BATS Europe, a pan-European multilateral trading facility backed by US exchange BATS, grabbed more European market share than rival platform Turquoise for the first time this week, as the loss of Turquoise’s market-making agreements took hold.
According to its own data, BATS Europe attained a 2.15% share of pan-European traded value yesterday – a record for the firm – compared to Turquoise’s 2%. BATS has also beaten its longer-established rival’s market shares in some individual European indices over the past week. Its share of the UK’s FTSE 100 index yesterday was 3.57% yesterday, compared to Turquoise’s 3.28%, and its share of Germany’s DAX 30 on Tuesday was 3.75% compared to Turquoise’s 2.42%.
Turquoise was once the second-largest MTF after Chi-X, measured by European market share, by quite a margin.

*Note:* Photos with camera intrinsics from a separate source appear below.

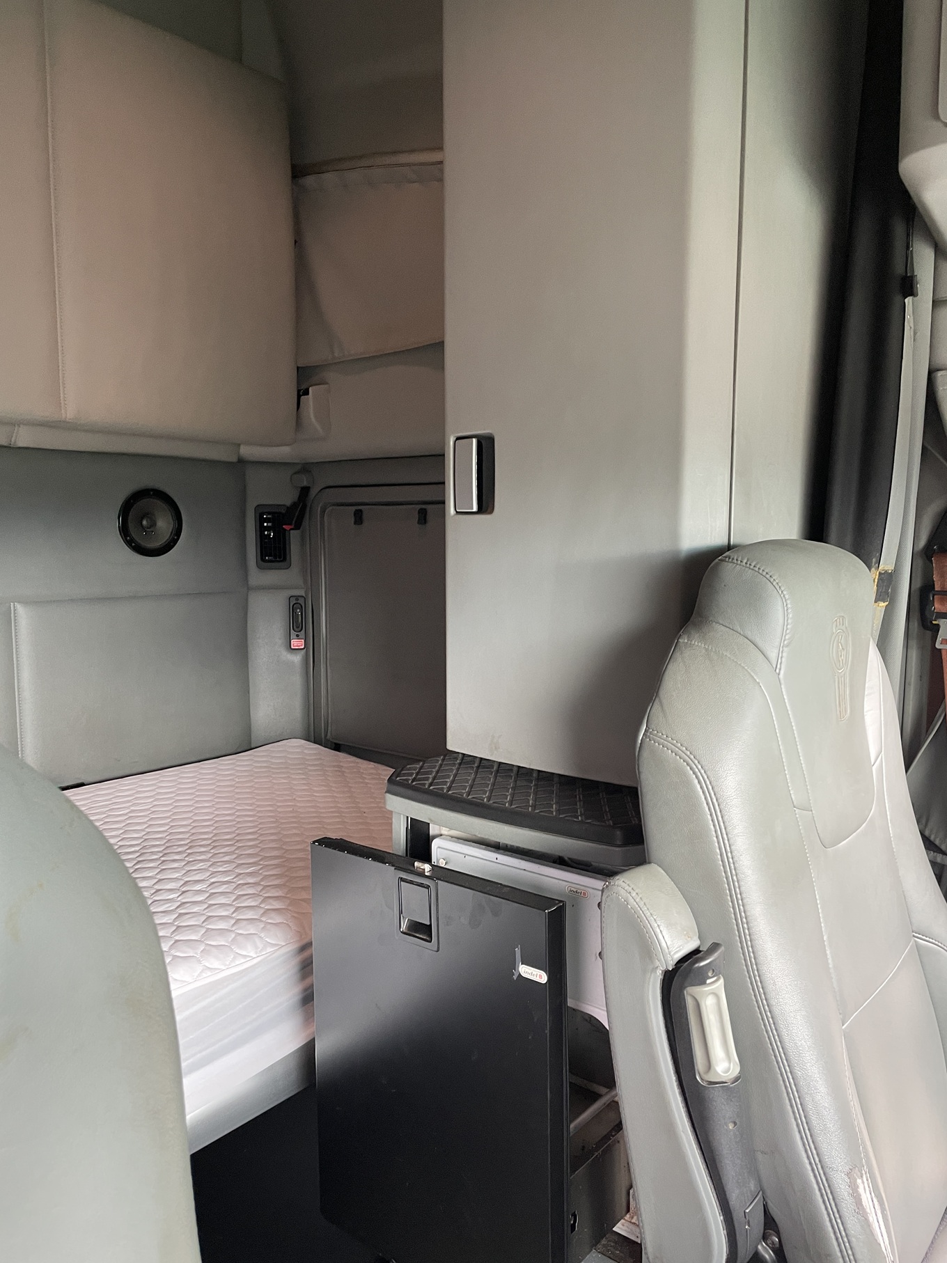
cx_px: 474
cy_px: 632
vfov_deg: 67.3
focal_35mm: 26
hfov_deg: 53.1
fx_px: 949
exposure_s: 1/67
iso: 125
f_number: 1.6
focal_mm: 4.2
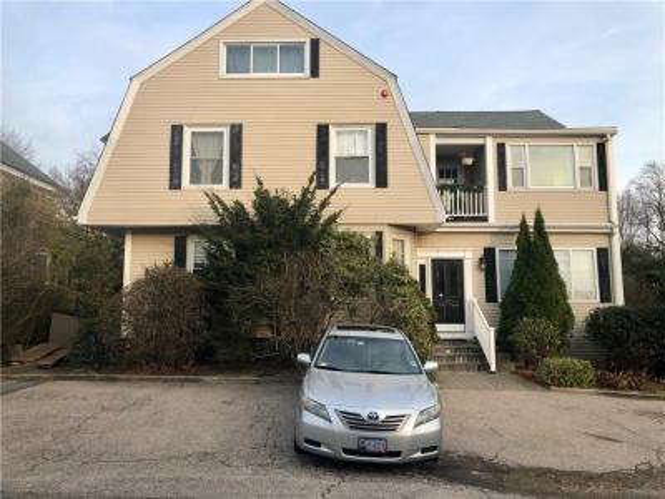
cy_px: 250
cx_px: 332
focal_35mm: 28
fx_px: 538
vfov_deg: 49.7
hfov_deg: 63.4
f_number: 1.8
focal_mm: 3.99
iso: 20
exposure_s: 1/400
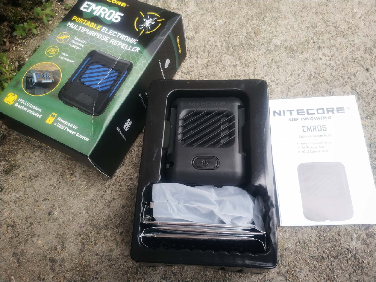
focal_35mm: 32
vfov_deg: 44.2
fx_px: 348
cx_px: 188
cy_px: 141
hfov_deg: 56.8
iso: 175
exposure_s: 1/147
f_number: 2
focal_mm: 4.5
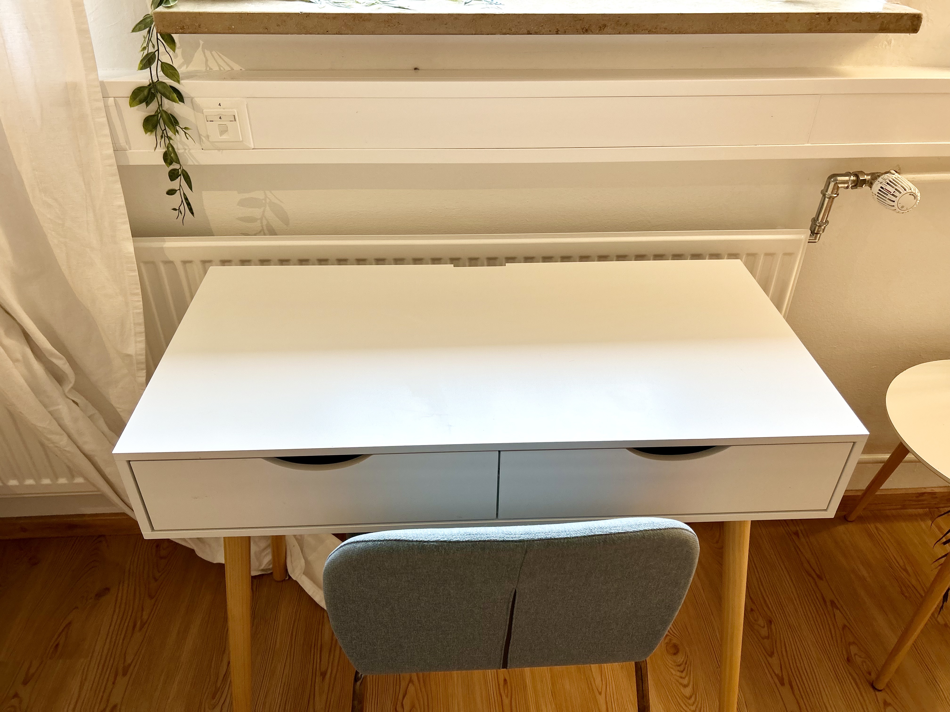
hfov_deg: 67.3
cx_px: 475
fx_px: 714
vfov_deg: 53.1
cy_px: 356
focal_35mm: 26
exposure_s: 1/100
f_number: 1.5
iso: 64
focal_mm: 5.7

However, the expiry of Turquoise’s market-making agreements with its nine founding banks on 13 March dropped Turquoise’s market share from the 6% region to the 2% region. According to the BATS figures, Turquoise’s European market share was 5.77% on 13 March – the last day the market-making deals were in place.
Nevertheless, Turquoise is still holding its own against BATS over the longer term, despite the loss of its market-making agreements. Turquoise’s five-day average market share yesterday was 2.25%, compared to BATS’ 1.41%.
Turquoise formally launched on September 22 last year, after a soft-launch period that began in August. BATS Europe launched on 31 October and completed its roll-out of stocks on 19 November.